Britain announced that it will withdraw all if its troops from Iraq by mid-2009. According to British Prime Minister Gordon Brown, the remaining 4,100 British forces in Iraq will cease operations on May 31, 2009 and begin a withdrawal that will take about two months. At one point, Britain had deployed as many as 45,000 troops to Iraq.
The timing of the announcement coincides with the introduction of a draft Iraqi law requiring all foreign forces other than those of the United States to leave Iraq by July 31, 2009. The remaining non-foreign troops in Iraq consist of the British and smaller numbers of Australians and Romanians, plus a handful from a few other countries. Departure of the non-American forces will not change the situation on the ground.
In the past year, British troops have mostly confined themselves to a garrison at an airfield near al-Basrah. Despite their well-earned reputation as excellent troops, the British have been reluctant to conduct aggressive operations in the southern area that has been their primary responsibility since the invasion in 2003. When Prime Minister Nuri al-Maliki deployed Iraqi forces to al-Basrah earlier this year to take down Shi'a militias and criminal gangs threatening to take over the city, it was U.S. troops, not British, who supported the Iraqis with air and ground combat support. I suspect the British forces are responding to direction from London to maintain a low profile until they are withdrawn.
Unlike the United States, whose history with Iraq really only extends to the first Gulf War in 1991 when an American-led coalition expelled Iraqi forces from Kuwait, Britain and Iraq have had a rocky relationship that precedes the establishment of Iraq as a modern country. That history may directly impact British conduct in Iraq today.
Following the defeat of the Ottoman Empire in World War One, Britain (along with France) was instrumental in the creation of a series of new states, much of it payback for Arab support against the Turks during the war. Our of the remnants of the Ottoman Empire came the new kingdoms of Syria, Iraq and Jordan (originally the Emirate of Transjordan).
The throne in Baghdad was originally intended for 'Abdullah, son of the Sharif of Mecca, the Arab leader whose support for the British was key to victory in the deserts of the Arabian Peninsula. When 'Abdullah's brother was expelled by the French from his throne in Damascus, the British moved him to Baghdad, creating Transjordan for 'Abdullah. The inhabitants of the area have not forgotten Britain's creation of artificial countries and importation of outside monarchs.
The Iraqis launched a bitter rebellion against the British in 1920, gaining their independence in 1932. However, during World War II, the British reintroduced forces into Iraq and restored the Hashemite monarchy. British occupation lasted until 1947, and the monarchy remained until a bloody revolution in 1958.

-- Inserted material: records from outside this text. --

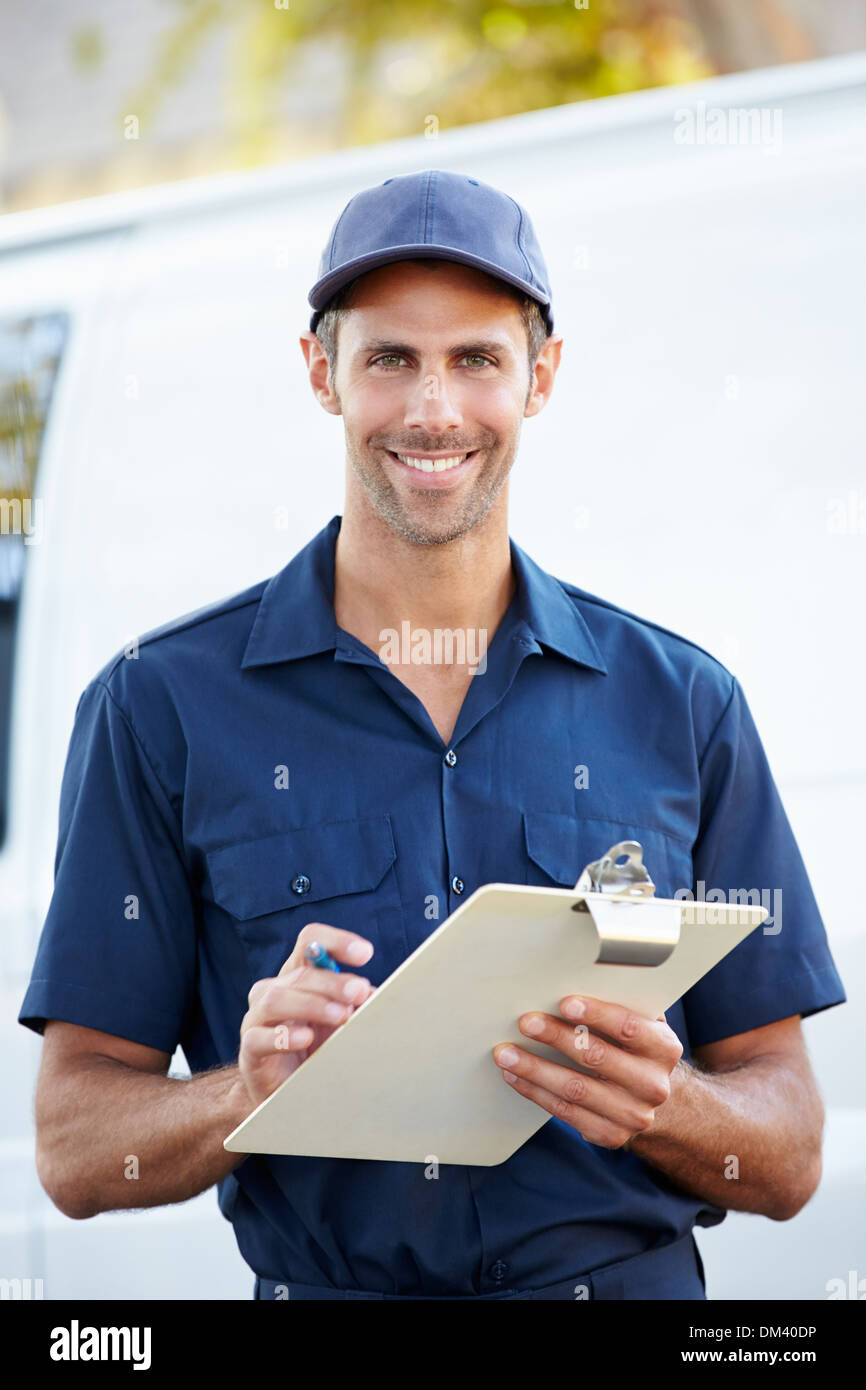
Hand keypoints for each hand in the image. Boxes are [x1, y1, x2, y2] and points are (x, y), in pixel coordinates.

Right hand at [238, 924, 375, 1106]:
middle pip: (299, 973)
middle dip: (333, 981)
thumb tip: (374, 993)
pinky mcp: (249, 1050)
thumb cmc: (317, 1050)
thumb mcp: (341, 1022)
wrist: (292, 1094)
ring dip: (312, 1004)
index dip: (336, 941)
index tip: (365, 953)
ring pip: (276, 999)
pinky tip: (306, 1039)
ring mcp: (257, 1019)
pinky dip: (283, 1036)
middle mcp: (273, 990)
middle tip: (360, 991)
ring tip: (341, 1016)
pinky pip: (258, 1037)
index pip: (310, 942)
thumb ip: (356, 1004)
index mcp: (297, 976)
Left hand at [493, 996, 682, 1147]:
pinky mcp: (610, 1134)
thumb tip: (571, 977)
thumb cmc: (634, 1047)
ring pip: (575, 1089)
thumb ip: (618, 1003)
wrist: (652, 1097)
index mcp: (663, 1048)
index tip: (564, 1003)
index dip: (596, 1014)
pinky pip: (565, 1112)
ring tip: (505, 1053)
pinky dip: (535, 1092)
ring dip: (534, 1069)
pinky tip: (514, 1076)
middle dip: (556, 1037)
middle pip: (597, 1058)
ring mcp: (633, 1114)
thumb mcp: (640, 1023)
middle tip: (525, 1021)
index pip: (628, 1027)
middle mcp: (652, 1084)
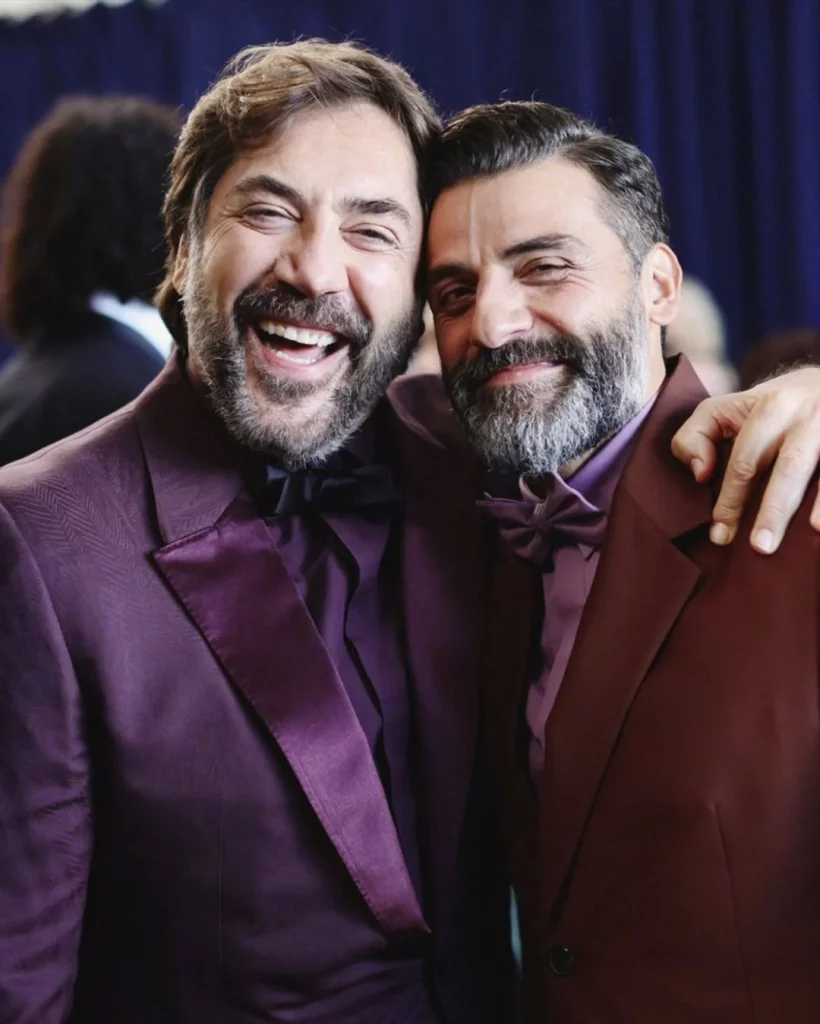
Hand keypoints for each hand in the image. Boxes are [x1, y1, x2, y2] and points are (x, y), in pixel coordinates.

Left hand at [671, 367, 819, 553]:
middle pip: (789, 468)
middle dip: (773, 509)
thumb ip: (696, 436)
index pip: (745, 461)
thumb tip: (701, 474)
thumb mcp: (725, 408)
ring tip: (813, 534)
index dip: (731, 500)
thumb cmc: (769, 405)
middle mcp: (806, 416)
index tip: (721, 534)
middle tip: (760, 547)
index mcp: (770, 407)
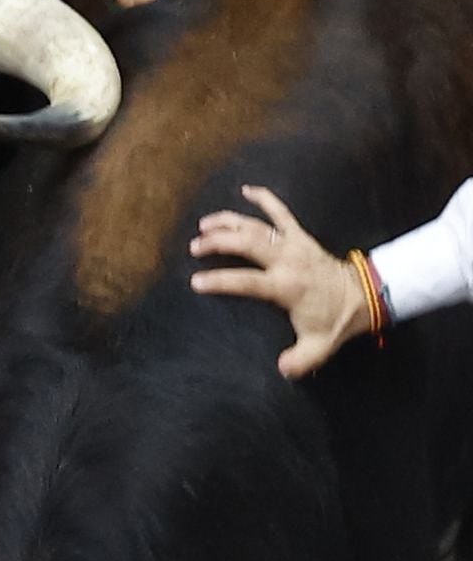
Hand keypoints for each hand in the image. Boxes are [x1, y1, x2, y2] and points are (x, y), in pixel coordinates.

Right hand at [189, 184, 369, 378]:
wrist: (364, 295)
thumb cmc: (336, 320)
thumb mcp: (319, 346)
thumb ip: (300, 361)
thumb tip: (282, 370)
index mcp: (287, 286)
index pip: (246, 281)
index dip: (220, 281)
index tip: (196, 282)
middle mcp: (287, 260)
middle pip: (247, 243)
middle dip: (218, 242)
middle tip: (195, 246)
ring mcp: (294, 244)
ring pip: (256, 225)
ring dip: (229, 221)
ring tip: (205, 224)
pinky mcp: (300, 236)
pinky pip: (281, 212)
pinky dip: (264, 199)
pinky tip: (247, 190)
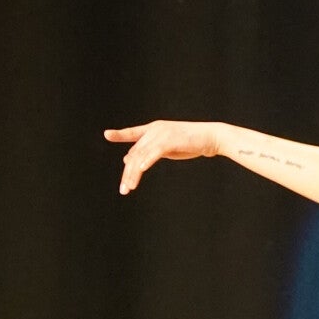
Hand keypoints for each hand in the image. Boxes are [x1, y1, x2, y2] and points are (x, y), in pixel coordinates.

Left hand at [104, 120, 221, 191]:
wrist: (211, 137)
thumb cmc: (191, 143)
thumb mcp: (167, 148)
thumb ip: (150, 151)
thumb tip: (130, 161)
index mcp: (154, 128)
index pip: (133, 133)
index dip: (120, 134)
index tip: (107, 134)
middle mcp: (155, 130)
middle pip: (135, 153)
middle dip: (128, 173)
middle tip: (124, 189)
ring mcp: (161, 134)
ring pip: (141, 156)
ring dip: (134, 174)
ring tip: (129, 188)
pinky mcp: (169, 140)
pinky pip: (153, 153)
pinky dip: (146, 162)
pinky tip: (140, 171)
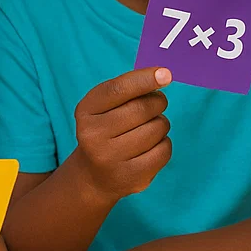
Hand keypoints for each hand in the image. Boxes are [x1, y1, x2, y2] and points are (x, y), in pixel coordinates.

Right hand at [69, 67, 173, 203]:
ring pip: (157, 128)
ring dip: (161, 124)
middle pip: (143, 109)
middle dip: (157, 102)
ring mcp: (110, 159)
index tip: (165, 74)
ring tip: (148, 129)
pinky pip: (164, 150)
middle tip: (156, 104)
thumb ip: (128, 88)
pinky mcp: (131, 177)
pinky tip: (151, 147)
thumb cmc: (107, 130)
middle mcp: (93, 136)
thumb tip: (163, 76)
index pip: (118, 90)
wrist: (94, 176)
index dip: (144, 79)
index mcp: (86, 111)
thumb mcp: (105, 107)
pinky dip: (164, 144)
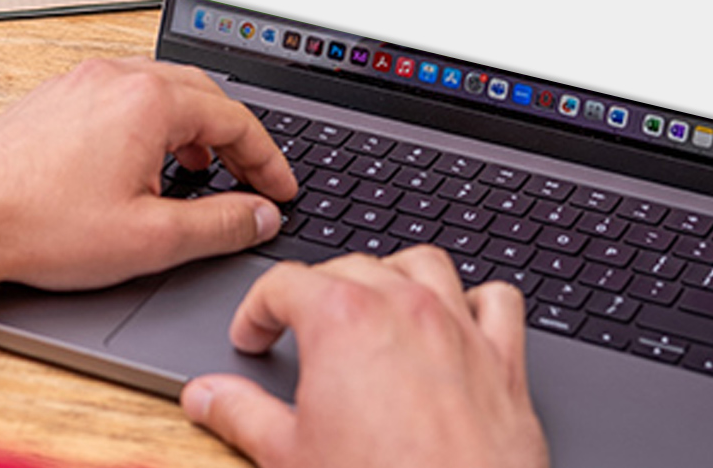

When Britain granted Kuwait its independence in 1962, Iraq threatened to invade and reclaim territory that they believe is rightfully part of Iraq. British forces redeployed to Kuwait and forced the Iraqis to back down. Britain was a key contributor to the coalition that expelled Iraqi forces from Kuwait in 1991.
Most of the Iraqi population (with the likely exception of the Kurds) would like to see all foreign forces leave the country. Most are pragmatic enough to realize that right now it is only the presence of 150,000 American troops that guarantee their security. If they can limit foreign military presence to only one country, so much the better.
The Iraqis will not be saddened to see the British leave, again.